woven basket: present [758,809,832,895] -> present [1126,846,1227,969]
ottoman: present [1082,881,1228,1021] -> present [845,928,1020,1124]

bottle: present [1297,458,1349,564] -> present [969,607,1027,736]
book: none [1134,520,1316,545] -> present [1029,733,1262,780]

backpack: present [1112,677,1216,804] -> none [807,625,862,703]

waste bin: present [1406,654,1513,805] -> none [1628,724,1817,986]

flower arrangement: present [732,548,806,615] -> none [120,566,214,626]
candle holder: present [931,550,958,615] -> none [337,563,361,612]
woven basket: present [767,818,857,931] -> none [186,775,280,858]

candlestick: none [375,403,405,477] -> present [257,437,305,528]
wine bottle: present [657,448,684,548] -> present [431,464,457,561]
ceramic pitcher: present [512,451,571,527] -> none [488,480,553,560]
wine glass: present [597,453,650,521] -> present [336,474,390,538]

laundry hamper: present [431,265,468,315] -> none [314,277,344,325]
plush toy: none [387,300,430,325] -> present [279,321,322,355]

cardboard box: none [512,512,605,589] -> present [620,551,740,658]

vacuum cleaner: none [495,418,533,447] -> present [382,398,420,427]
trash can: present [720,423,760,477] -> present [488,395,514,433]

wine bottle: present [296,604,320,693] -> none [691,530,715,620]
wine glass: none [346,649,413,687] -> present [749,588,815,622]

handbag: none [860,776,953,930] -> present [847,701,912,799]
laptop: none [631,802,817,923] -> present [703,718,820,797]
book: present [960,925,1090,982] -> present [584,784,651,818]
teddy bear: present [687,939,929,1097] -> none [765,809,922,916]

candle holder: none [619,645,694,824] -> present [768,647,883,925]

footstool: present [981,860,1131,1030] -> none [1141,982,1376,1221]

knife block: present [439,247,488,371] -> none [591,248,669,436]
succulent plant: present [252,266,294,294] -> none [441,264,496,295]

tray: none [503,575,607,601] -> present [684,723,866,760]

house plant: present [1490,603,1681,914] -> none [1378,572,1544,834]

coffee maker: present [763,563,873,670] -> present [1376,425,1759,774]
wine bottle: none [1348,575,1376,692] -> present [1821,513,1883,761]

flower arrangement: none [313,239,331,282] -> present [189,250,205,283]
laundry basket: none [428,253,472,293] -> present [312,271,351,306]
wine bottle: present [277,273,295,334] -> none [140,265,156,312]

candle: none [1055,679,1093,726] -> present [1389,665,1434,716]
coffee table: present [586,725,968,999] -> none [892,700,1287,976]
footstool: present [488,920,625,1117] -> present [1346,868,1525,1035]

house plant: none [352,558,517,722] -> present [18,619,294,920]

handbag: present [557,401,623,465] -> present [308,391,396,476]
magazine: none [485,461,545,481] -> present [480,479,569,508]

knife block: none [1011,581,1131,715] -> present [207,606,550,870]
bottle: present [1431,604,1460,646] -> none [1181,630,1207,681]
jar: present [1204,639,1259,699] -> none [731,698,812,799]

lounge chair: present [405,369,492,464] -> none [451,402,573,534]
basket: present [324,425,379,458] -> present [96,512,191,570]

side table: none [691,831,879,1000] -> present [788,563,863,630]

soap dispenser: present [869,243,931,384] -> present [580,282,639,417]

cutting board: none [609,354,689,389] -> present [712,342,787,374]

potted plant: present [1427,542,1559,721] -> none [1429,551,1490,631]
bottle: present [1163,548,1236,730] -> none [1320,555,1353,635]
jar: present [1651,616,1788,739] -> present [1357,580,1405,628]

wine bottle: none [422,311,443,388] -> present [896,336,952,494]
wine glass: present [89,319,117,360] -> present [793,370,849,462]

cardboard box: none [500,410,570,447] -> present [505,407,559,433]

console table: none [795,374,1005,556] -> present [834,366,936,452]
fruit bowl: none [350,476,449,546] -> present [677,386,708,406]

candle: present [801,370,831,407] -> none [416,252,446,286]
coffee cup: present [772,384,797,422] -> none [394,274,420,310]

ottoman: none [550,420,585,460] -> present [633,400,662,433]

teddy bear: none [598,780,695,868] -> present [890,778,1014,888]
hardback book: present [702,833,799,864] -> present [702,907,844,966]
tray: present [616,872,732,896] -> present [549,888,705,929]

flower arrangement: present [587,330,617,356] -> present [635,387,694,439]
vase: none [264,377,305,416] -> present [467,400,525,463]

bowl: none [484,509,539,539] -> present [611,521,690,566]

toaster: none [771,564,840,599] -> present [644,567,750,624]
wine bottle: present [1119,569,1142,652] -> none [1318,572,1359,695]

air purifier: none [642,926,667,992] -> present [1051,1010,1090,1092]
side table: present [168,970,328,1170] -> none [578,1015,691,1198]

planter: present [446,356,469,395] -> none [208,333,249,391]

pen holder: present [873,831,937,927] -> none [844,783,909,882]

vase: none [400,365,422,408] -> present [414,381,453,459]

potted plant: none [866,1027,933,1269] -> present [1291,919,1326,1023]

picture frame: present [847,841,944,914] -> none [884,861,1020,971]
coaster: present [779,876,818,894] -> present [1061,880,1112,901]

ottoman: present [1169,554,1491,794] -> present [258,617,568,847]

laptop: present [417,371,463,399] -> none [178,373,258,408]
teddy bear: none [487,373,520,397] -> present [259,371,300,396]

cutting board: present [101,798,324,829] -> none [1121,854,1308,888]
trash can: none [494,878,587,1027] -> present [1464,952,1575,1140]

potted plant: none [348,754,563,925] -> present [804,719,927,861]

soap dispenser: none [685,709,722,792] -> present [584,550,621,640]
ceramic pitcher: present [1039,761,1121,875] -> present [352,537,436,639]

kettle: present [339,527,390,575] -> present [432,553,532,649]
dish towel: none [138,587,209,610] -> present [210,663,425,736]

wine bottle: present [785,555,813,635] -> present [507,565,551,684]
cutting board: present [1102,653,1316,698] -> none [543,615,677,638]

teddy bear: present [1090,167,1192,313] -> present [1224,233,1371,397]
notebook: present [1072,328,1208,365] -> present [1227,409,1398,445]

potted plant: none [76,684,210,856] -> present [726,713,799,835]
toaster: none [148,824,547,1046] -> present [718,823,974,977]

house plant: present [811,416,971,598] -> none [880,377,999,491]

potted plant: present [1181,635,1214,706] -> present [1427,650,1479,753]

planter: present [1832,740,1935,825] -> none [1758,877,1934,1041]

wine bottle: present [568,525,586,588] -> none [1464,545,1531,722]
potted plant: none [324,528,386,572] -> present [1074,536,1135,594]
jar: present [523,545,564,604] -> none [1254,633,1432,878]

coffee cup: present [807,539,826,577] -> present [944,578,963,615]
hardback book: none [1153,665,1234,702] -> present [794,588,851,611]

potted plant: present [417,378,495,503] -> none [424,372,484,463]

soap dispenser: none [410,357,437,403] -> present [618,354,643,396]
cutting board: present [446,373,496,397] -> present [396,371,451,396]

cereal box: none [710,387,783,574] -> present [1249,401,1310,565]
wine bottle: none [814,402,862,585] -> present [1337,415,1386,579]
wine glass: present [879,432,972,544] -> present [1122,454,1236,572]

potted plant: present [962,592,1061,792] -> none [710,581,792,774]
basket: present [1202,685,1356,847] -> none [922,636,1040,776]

::::

From the material above, set down exactly the lines between the line holding "flower arrangement: present [587,330,617,356]" and the line holding "cutting board: present [101,798,324,829]", inclusive. Include nothing else.

flower arrangement: present [587,330,617,356] -> present [635,387,694,439]
vase: none [264,377,305,416] -> present [467,400,525,463]

bowl: none [484,509,539,539] -> present [611,521,690,566]

toaster: none [771,564,840,599] -> present [644,567,750,624]
wine bottle: present [1119,569,1142,652] -> none [1318,572,1359,695]

air purifier: none [642,926,667,992] -> present [1051,1010,1090,1092]
side table: present [168,970,328,1170] -> none [578,1015,691,1198]

planter: present [446,356,469,395] -> none [208,333,249,391]

pen holder: present [873,831,937,927] -> none [844,783,909,882]

vase: none [400,365,422,408] -> present [414,381,453,459]

potted plant: none [866,1027,933,1269] -> present [1291,919,1326,1023]

picture frame: present [847,841,944,914] -> none [884,861,1020,971]
coaster: present [779,876,818,894] -> present [1061,880,1112,901]

ottoman: present [1169,554,1491,794] -> present [258,617,568,847]

laptop: present [417,371,463,399] -> none [178,373,258,408]
teddy bear: none [487,373,520,397] -> present [259,371,300,396]

cutting board: present [101,798,324,829] -> none [1121,854,1308,888]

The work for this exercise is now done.